John W. A. Sanford
John WA Sanford ( * August 28, 1798 in Milledgeville, Baldwin County, Georgia, † September 12, 1870 ) was an American politician. In 1835, he represented the state of Georgia in the U.S. House of Representatives.
John Sanford attended the common schools and studied at Yale University after that. After his Studiemzeit he was active in Georgia in agriculture. Politically, he joined Andrew Jackson and his Democratic Party. In the state- wide held congressional elections of 1834, Sanford was the fifth parliamentary mandate of Georgia in the U.S. House of Representatives in Washington DC chosen, where he became the successor of Richard Henry Wilde on March 4, 1835. But Sanford has already appeared on July 25, 1835 down from his mandate even before the congress was convened for its inaugural meeting.

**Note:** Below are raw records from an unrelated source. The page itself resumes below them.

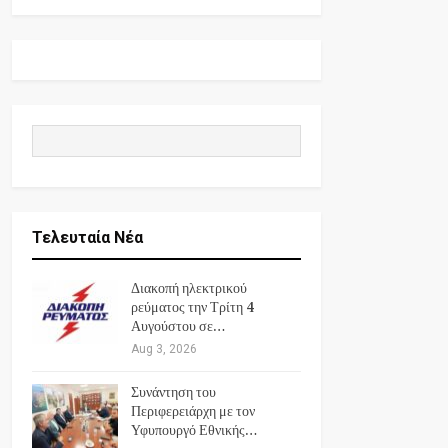
Τελευταία Νέα
Διακοπή ηλεκτρικού
ρεύματος την Τρίτη 4
Αυγούστου σε…
Aug 3, 2026
Συνάντηση του
Περιφερειάρχη με τον
Υφυπουργό Εθνικής…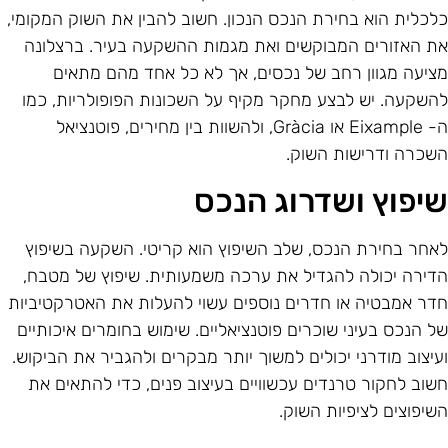
לכלית הוא בחירת הנכס הנכון. חשוב להבין את השוק המקומי,
ת האזורים המבוקשים ואת מגמות ההשקעה בעיר. ברצלונה
ציעה מגוון רחב של נכסים, אך לא כל אחד מהם מתאים
השקעה. יש לבצע מחקר מקיף על השכונות הפופולריות, כמו
ה- Eixample או Gràcia, ולהשוות בין מחירים, פוטנציאל
שכרה ודרישות השוק.
יפוץ ושדרוג הנכס
אחר בחירת הנכס, שלב השיפוץ הוא קריטי. השקעה בשיפוץ
דירה יכולה להגדיל את ערכה משמעותית. שיפוץ של מטבח,
דר אמבטיה או חדרים נוספים עשוי להעלות את האטרקטיביות
ל הנכס בעיני שוכרים פוטנציאליים. שימוש בחומרים איכותיים
עיצוב מודרני יכולים למשוך יותר מבקרים ולהגביר את הביקוש.
שוב לחקור טרנדים עכשוויים בעיצוב פנים, כדי להתאים את
שיפוצים לציפיות השוק.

Sanford's resignation was because he wanted to personally take part in the expulsion of the Cherokee Indians from the State of Georgia. This legally controversial expulsion had been laid down in the Indian Removal Act. The Supreme Court, under the chairmanship of John Marshall but the implementation of the law was rejected as unconstitutional. Nevertheless, President Andrew Jackson had to enforce the law. John Sanford decided not to support this measure, even to his seat in Congress. At the following military action against the Indians, he was a major in the State troops of Georgia.
1837 Sanford was elected to the Senate from Georgia. Also from this mandate, he resigned before the inaugural session. Between 1841 and 1843 Sanford served as Secretary of State, the Executive Officer of the Government of Georgia. In 1850 he was a member at a meeting, was in the advice on the situation of the South and the attitude of Georgia in the increasingly fierce contrast between the areas. John Sanford still survived the Civil War. He died on September 12, 1870 in Milledgeville.